INFLUENCE OF THE PLASMA ON SUBSTRATE HEATING DURING LOW-FREQUENCY REACTIVE SPUTTERING OF ALN

Reports in the literature over the last several years have pointed out the advantages of using low-frequency power for reactive sputtering. In the 10-100 kHz range the impedance of the poisoned target surface is low enough to prevent the charge accumulation that leads to arcing, while the problems associated with rf power are largely avoided. We have found, however, that for a variety of materials the substrate heating at these frequencies is somewhat higher than that observed during dc reactive sputtering under similar conditions. In order to quantify this, we have calorimetrically compared the incident substrate energies while reactively sputtering AlN with both dc and 35 kHz power. In both cases, the power was delivered simultaneously to two 200 cm2 targets. In one set of experiments, they were operated at a total power of 500 W, a total pressure of 10 mTorr, and a N2/Ar flow ratio of 0.18. These conditions were on the knee of the characteristic flow hysteresis curve for our system, and target voltage feedback to the reactive gas flow was used to maintain stability.

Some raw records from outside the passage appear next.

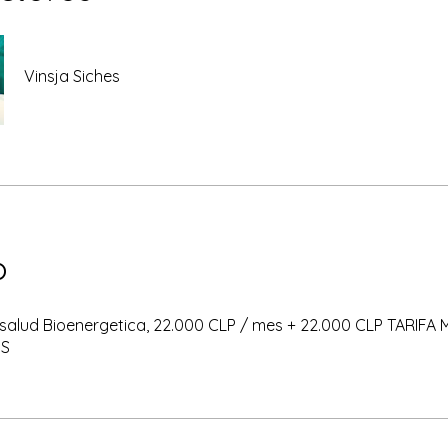
Vinsja Siches
o
salud Bioenergetica, 22.000 CLP / mes + 22.000 CLP TARIFA
ES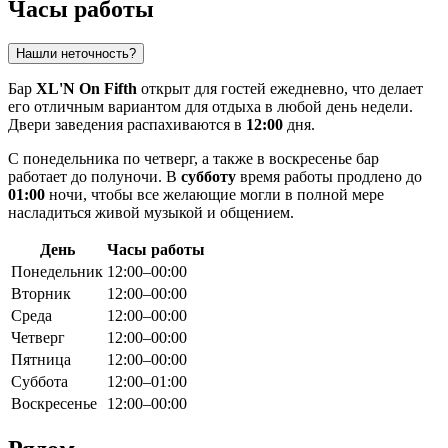
Часы работы
Нашли неточность?
Бар
XL'N On Fifth
открыт для гостей ежедневно, что делает
его отличным вариантом для отдыха в любой день недели.
Двери заведения распахиваются в
12:00
дня.
С понедельника по четверг, а также в воскресенье бар
работает до полуночи. В
субботу
время работы продлено до
01:00
ночи, чтобы все желающие могли в полной мере
насладиться живой музыкой и общением.
День
Часы работы
Понедельник
12:00–00:00
Вторник
12:00–00:00
Среда
12:00–00:00
Четверг
12:00–00:00
Пятница
12:00–00:00
Суббота
12:00–01:00
Воскресенье
12:00–00:00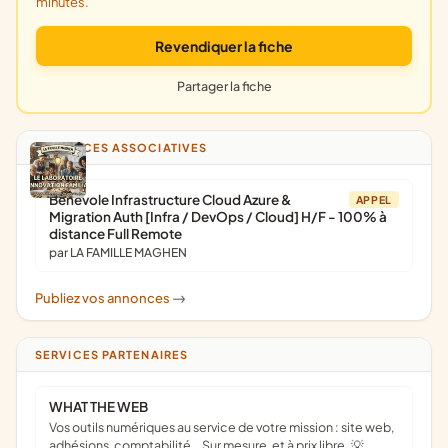
minutes.
Revendiquer la fiche
Partager la fiche
ANNONCES ASSOCIATIVES
Bénévole Infrastructure Cloud Azure &
APPEL
Migration Auth [Infra / DevOps / Cloud] H/F - 100% à
distance Full Remote
par LA FAMILLE MAGHEN
Publiez vos annonces
->
SERVICES PARTENAIRES
WHAT THE WEB
Vos outils numériques au service de votre mission : site web,
adhésions, comptabilité… Sur mesure, et à prix libre. 💡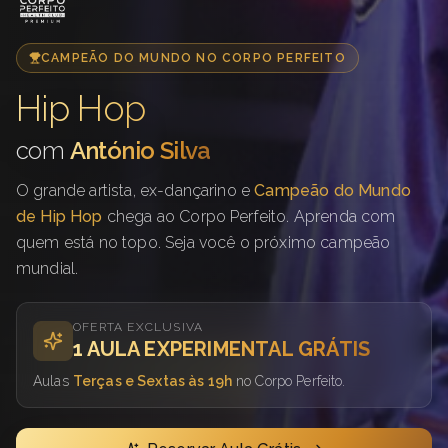
CAMPEÃO DO MUNDO NO CORPO PERFEITO
Hip Hop
com
António Silva
O grande artista, ex-dançarino e
Campeão do Mundo
de Hip Hop
chega ao Corpo Perfeito. Aprenda com
quem está no topo. Seja você o próximo campeão
mundial.
OFERTA EXCLUSIVA
1 AULA EXPERIMENTAL GRÁTIS
Aulas
Terças e Sextas às 19h
no Corpo Perfeito.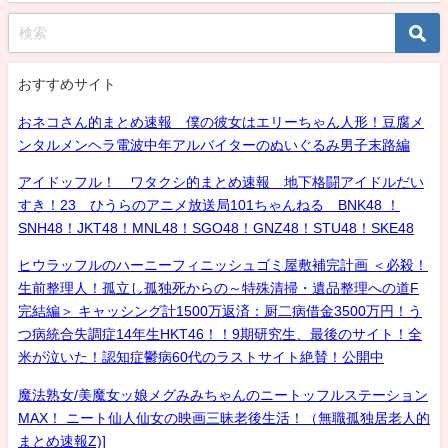
おすすめサイト
おネコさん的まとめ速報 僕の彼女はエリーちゃん人形！豆腐メ
ンタルメンヘラ電波中年アルバイターのぬいぐるみ男子末路編
アイドッフル！ ワタクシ的まとめ速報 地下格闘アイドルだい
すき！23 ひうらのアニメ放送局101ちゃんねる BNK48 ！
SNH48！JKT48！MNL48！SGO48！GNZ48！STU48！SKE48
ヒウラッフルのハーニーフィニッシュゴミ屋敷補完計画 ＜必殺！
生前整理人！孤立し孤独死からの～特殊清掃・遺品整理への道F
完結編＞ キャッシング計1500万返済：厨二病借金3500万円！う
つ病統合失調症14年生HKT46！！9期研究生、最後のサイト！全
米が泣いた！認知症鬱病60代のラストサイト絶賛！公開中
魔法熟女/美魔女ッ娘メグみみちゃんのニートッフルステーション
MAX！ ニート仙人仙女の映画三昧老後生活！（無職孤独居老人的
まとめ速報Z)]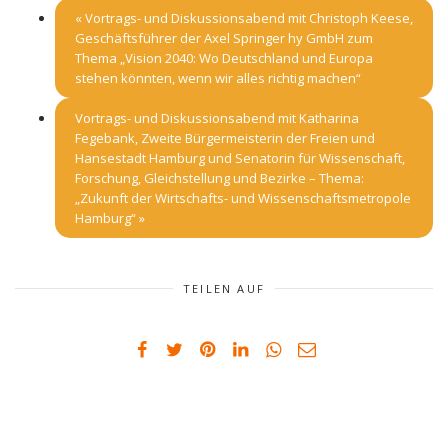
«
Vortrags- und Diskussionsabend mit Christoph Keese,
Geschäftsführer der Axel Springer hy GmbH zum
Thema „Vision 2040: Wo Deutschland und Europa
stehen könnten, wenn wir alles richtig machen“
Vortrags- und Diskussionsabend mit Katharina
Fegebank, Zweite Bürgermeisterin der Freien und
Hansestadt Hamburg und Senatorin für Wissenschaft,
Forschung, Gleichstellung und Bezirke – Thema:
„Zukunft der Wirtschafts- und Wissenschaftsmetropole
Hamburg“
»
TEILEN AUF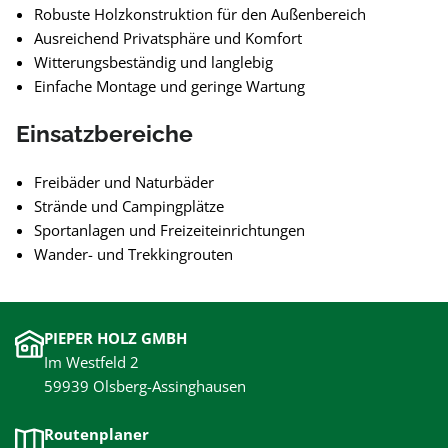
Robuste Holzkonstruktion für den Außenbereich
Ausreichend Privatsphäre und Komfort
Witterungsbeständig und langlebig
Einfache Montage und geringe Wartung
Einsatzbereiche
Freibäder und Naturbäder
Strände und Campingplätze
Sportanlagen und Freizeiteinrichtungen
Wander- und Trekkingrouten
PIEPER HOLZ GMBH
Im Westfeld 2
59939 Olsberg-Assinghausen
Routenplaner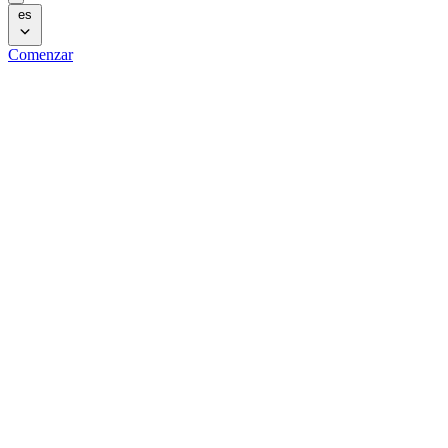
es
Comenzar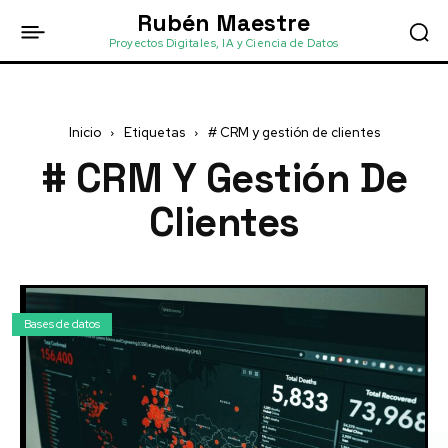
Rubén Maestre
Proyectos Digitales, IA y Ciencia de Datos
Inicio
Etiquetas
# CRM y gestión de clientes
# CRM Y Gestión De
Clientes
Bases de datos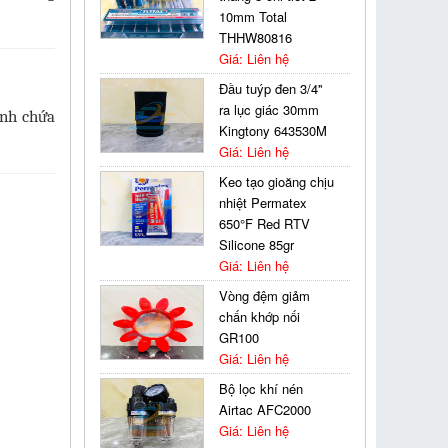
10mm Total
THHW80816
Giá: Liên hệ
Đầu tuýp đen 3/4''
ra lục giác 30mm
ình chứa
Kingtony 643530M
Giá: Liên hệ
Keo tạo gioăng chịu
nhiệt Permatex
650°F Red RTV
Silicone 85gr
Giá: Liên hệ
Vòng đệm giảm
chấn khớp nối
GR100
Giá: Liên hệ
Bộ lọc khí nén
Airtac AFC2000
Giá: Liên hệ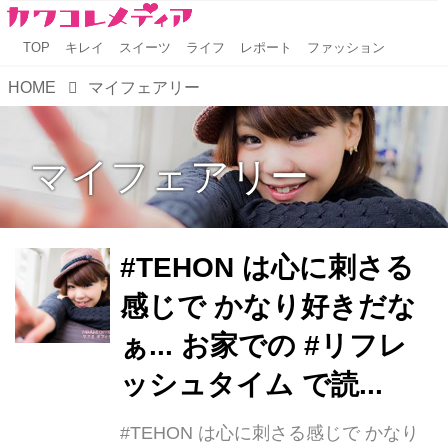
TOP
キレイ
スイーツ
ライフ
レポート
ファッション
HOME
マイフェアリー
マイフェアリー
#TEHON は心に刺さる
感じで かなり好きだな
ぁ... お家での #リフレ
ッシュタイム で読...
#TEHON は心に刺さる感じで かなり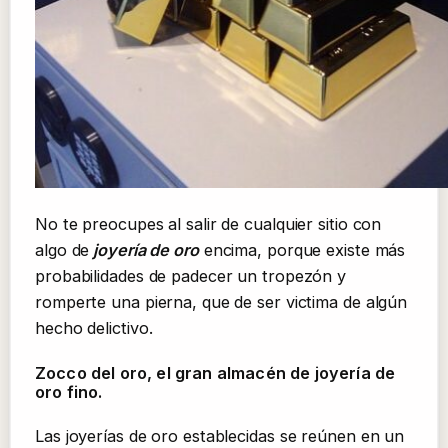
No te preocupes al salir de cualquier sitio con
algo de
joyería de oro
encima, porque existe más
probabilidades de padecer un tropezón y
romperte una pierna, que de ser victima de algún
hecho delictivo.
Zocco del oro, el gran almacén de joyería de
oro fino.
Las joyerías de oro establecidas se reúnen en un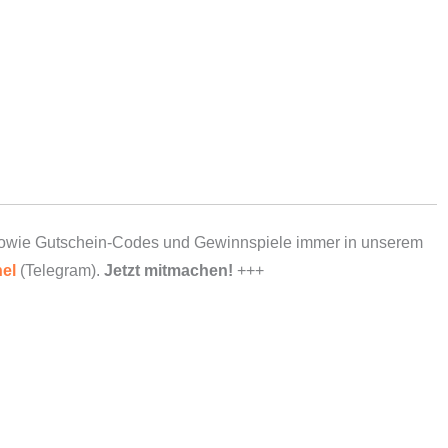
owie Gutschein-Codes und Gewinnspiele immer in unserem
el
(Telegram).
Jetzt mitmachen!
+++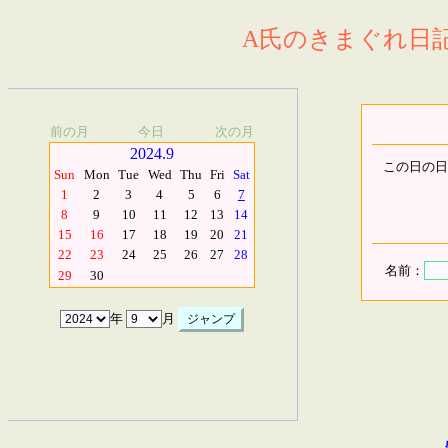
A氏のきまぐれ日記.
前の月
今日
次の月
2024.9
この日の日
Sun
Mon
Tue
Wed
Thu
Fri
Sat
1
2
3
4
5
6
7
8
9
10
11
12
13
14
15
16
17
18
19
20
21
22
23
24
25
26
27
28
名前：
29
30
年
月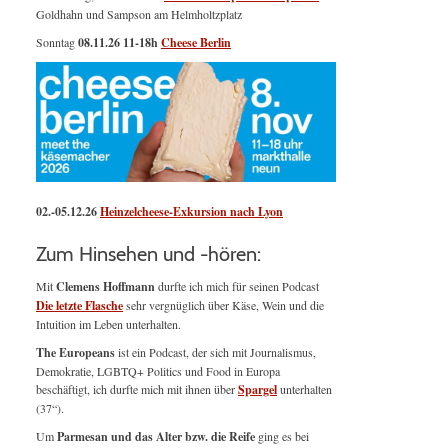
Goldhahn und Sampson am Helmholtzplatz
Sonntag
08.11.26
11-18h
Cheese Berlin
02.-05.12.26
Heinzelcheese-Exkursion nach Lyon
Zum Hinsehen und -hören:
Mit
Clemens Hoffmann
durfte ich mich für seinen Podcast
Die letzte Flasche
sehr vergnüglich über Käse, Wein und die
Intuition im Leben unterhalten.
The Europeans
ist ein Podcast, der sich mit Journalismus,
Demokratie, LGBTQ+ Politics und Food in Europa
beschäftigt, ich durfte mich mit ihnen über
Spargel
unterhalten
(37“).
Um
Parmesan und das Alter bzw. die Reife
ging es bei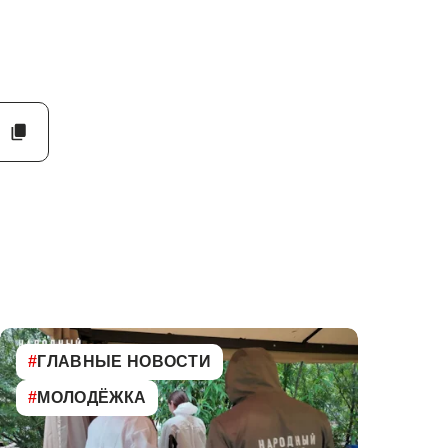
#
ГЛАВНЫЕ НОВОСТИ
#
МОЛОДЁЖКА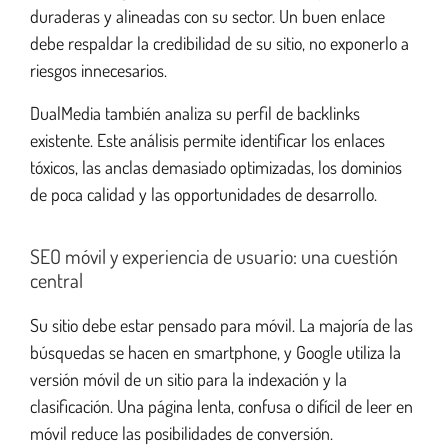
duraderas y alineadas con su sector. Un buen enlace
debe respaldar la credibilidad de su sitio, no exponerlo a
riesgos innecesarios.
DualMedia también analiza su perfil de backlinks
existente. Este análisis permite identificar los enlaces
tóxicos, las anclas demasiado optimizadas, los dominios
de poca calidad y las opportunidades de desarrollo.
SEO móvil y experiencia de usuario: una cuestión
central
Su sitio debe estar pensado para móvil. La majoría de las
búsquedas se hacen en smartphone, y Google utiliza la
versión móvil de un sitio para la indexación y la
clasificación. Una página lenta, confusa o difícil de leer en
móvil reduce las posibilidades de conversión.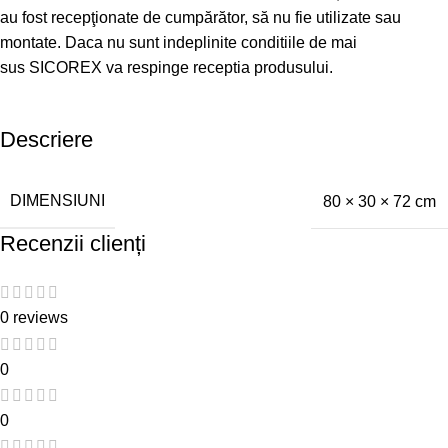
au fost recepţionate de cumpărător, să nu fie utilizate sau
montate. Daca nu sunt indeplinite conditiile de mai
sus SICOREX va respinge receptia produsului.
Descriere
DIMENSIUNI
80 × 30 × 72 cm
Recenzii clienți
0 reviews
0
0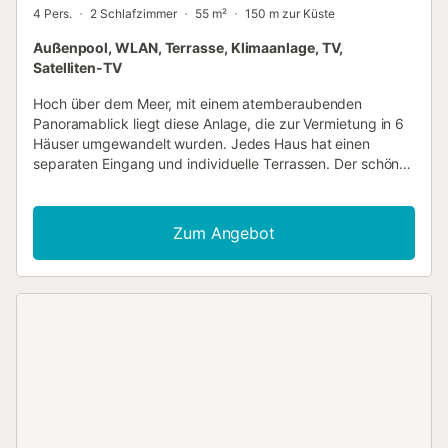
4 Pers.
2 Schlafzimmer
55 m²
150 m zur Küste
Außenpool, WLAN, Terrasse, Klimaanlage, TV,
Satelliten-TV
Hoch über dem Meer, mit einem atemberaubenden
Panoramablick liegt diese Anlage, die zur Vermietung in 6
Häuser umgewandelt wurden. Jedes Haus hat einen
separaten Eingang und individuelle Terrassen. Der schöne
Salzpool mit solarbetriebener Poolheizung auf der
untersten Ebene wird nur von diesen 6 Unterkünften
genutzt. Sie haben auch die Möglichkeit Ihr Elektroauto am
Zum Angebot
Haus aufzuladen. In einem dieser Häuser wohnt der
Hausmeister, der die Gäste empfängt und die
Gartenanlage sowie den Pool pflegt. Die Anlage liegt an
einer Privatstraße und ist absolut ruhig. Am Wochenende
kann man die vorbeifahrenden Yachten beobachten. Auf
dem Weg nach unten, in Richtung Javea, liegen viele
interessante Restaurants, und in Javea mit seinem
schönen Strand stehen Ihnen viele kulinarische sowie
kulturelle Möglichkeiten zur Verfügung. Kinderbett auf
Anfrage verfügbar. Alle Gäste erhalten ein
Willkommenspaket....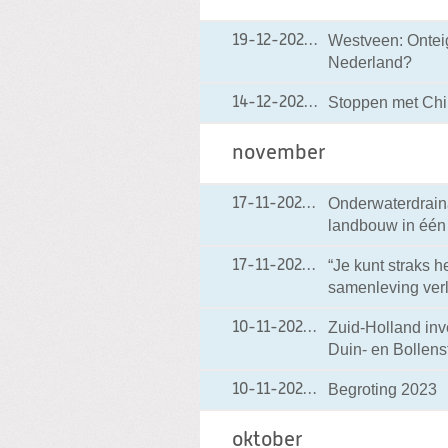
Westveen: Ontei
19-12-2022
19-12-2022 17:16
Nederland?
Stoppen met Ch
14-12-2022
14-12-2022 21:20
november
Onderwaterdrain
17-11-2022
17-11-2022 20:32
landbouw in éé
“Je kunt straks 
17-11-2022
17-11-2022 12:44
samenleving verl
Zuid-Holland inv
10-11-2022
10-11-2022 17:42
Duin- en Bollens
Begroting 2023
10-11-2022
10-11-2022 15:44
oktober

The average deposition rate and substrate incident energy were 0.82 nm/s and 20.0 eV/atom, respectively, for the dc process and 0.70 nmA and 32.8 eV/atom for the ac process. Langmuir probe measurements show that the electron energies in the ac plasmas are somewhat higher than the electron energies in comparable dc reactive AIN plasmas and the differences between the plasma and floating potentials are comparable. The ion densities in the ac plasmas we measured averaged 6.4 X 10(16)/m3, which is several times greater than the ion densities in similar dc plasmas. We attribute the increased energies and densities to target voltage spikes as the plasma reignites on each half-cycle, causing rapid electron acceleration in the presheath region. This leads to significantly more plasma bombardment of the substrate in the ac case than in the dc case, which our estimates show can partially explain the energy flux difference.